Bölgede incelemelerde bulundukları sırada bir yangının çıktığını ve Tarım ve Orman Bakanı ile görüşerek helikopter istediğini anlatan Destici, helikopterin kısa sürede bölgeye intikal ederek müdahale ettiğini söyledi. Marmaris’te yangın söndürme ekiplerine destek olmak için su taşırken hayatını kaybeden Şahin Akdemir için başsağlığı dileyen Destici, şunları söyledi: "Yangın esnasında, ülke genelinde, geçmişte yaşanan benzer acı olaylarda olduğu gibi, vatandaşlarımız, el ele, omuz omuza mücadele verdiler. O mücadele esnasında hiç kimsenin aklına, bir diğerinin dini, dili, mezhebi, etnik kökeni, oy verdiği siyasi parti gelmedi. Çünkü ateş, hepimize ait olan vatanın, hepimizin istikbalinin, bir parçasını küle çevirirken, hepimiz o ateşi söndürmek için hep birlikte mücadele ettik."
'HELP TÜRKİYE'
Son dönemde, ülkemize yönelen her tehdidin doğal lobicilerini, bu kez, yangınlarla ilgili sosyal medyada oluşturulan “Help Türkiye” kampanyasında gördüklerini belirten Destici, "Biz büyük bir millet ve güçlü bir devletiz. Diğer tüm afetlerde olduğu gibi, komşularımızla ve diğer dünya devletleriyle yardımlaşmamız, yardım kabul etmemiz yahut yardımda bulunmamız, bu durumu olumlu ya da olumsuz değiştirmeyecektir” dedi.

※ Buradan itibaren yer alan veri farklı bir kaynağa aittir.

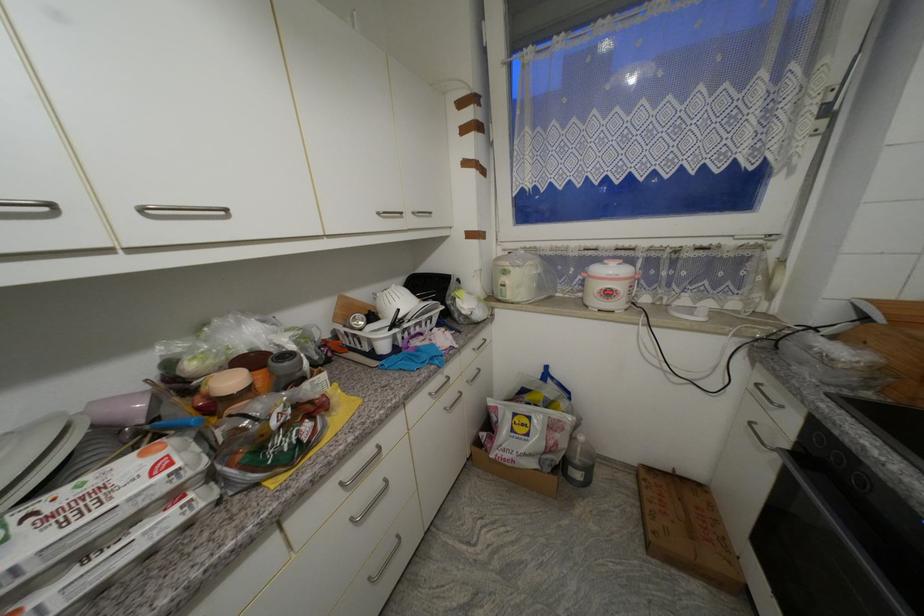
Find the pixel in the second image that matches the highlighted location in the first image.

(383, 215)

Konya’da meydana gelen olayda 7 kişinin hayatını kaybetmesi üzerine konuşan Destici şu ifadeleri kullandı:"Aynı ihanet şebekesini, bu kez de Konya'da iki aile arasında husumet kaynaklı meydana gelen adli bir vakayı bir Kürt-Türk çatışmasına dönüştürme gayreti içerisinde, bir ayaklanma, bir iç savaş çıkarma hevesi içinde görüyoruz. Kişi karşısındakini kendisi gibi bilirmiş misali; katil sürüsü PKK ve onun sözcüleri, içlerindekini dışarıya vurmuştur. Lakin geçmişte olduğu gibi bugün de yarın da kardeşi kardeşe kırdırmayı başaramayacaklar.”
“BİZ CUMHUR İTTİFAKI OLARAK RAHATIZ”
Destici, HDP'nin cumhurbaşkanı adayı olarak Selahaddin Demirtaş’ı aday göstereceği iddiasına yönelik kimin aday olacağının fark etmeyeceğini belirterek "O da terörist öteki de terörist. Kim ne derse oraya gidiyorlar. Çünkü kendi iradeleri yok Kandil’e karşı. Kandil de ABD’den emir alıyor. HDP kendi adayını çıkarıyorsa onu da Millet İttifakı düşünsün. Biz rahatız Cumhur ittifakı olarak. Çünkü bir taraftan ortak değiliz diyorlar ama diğer taraftan HDP ile alttan alttan görüşüp iş birliğini arka planda devam ettiriyorlar” dedi.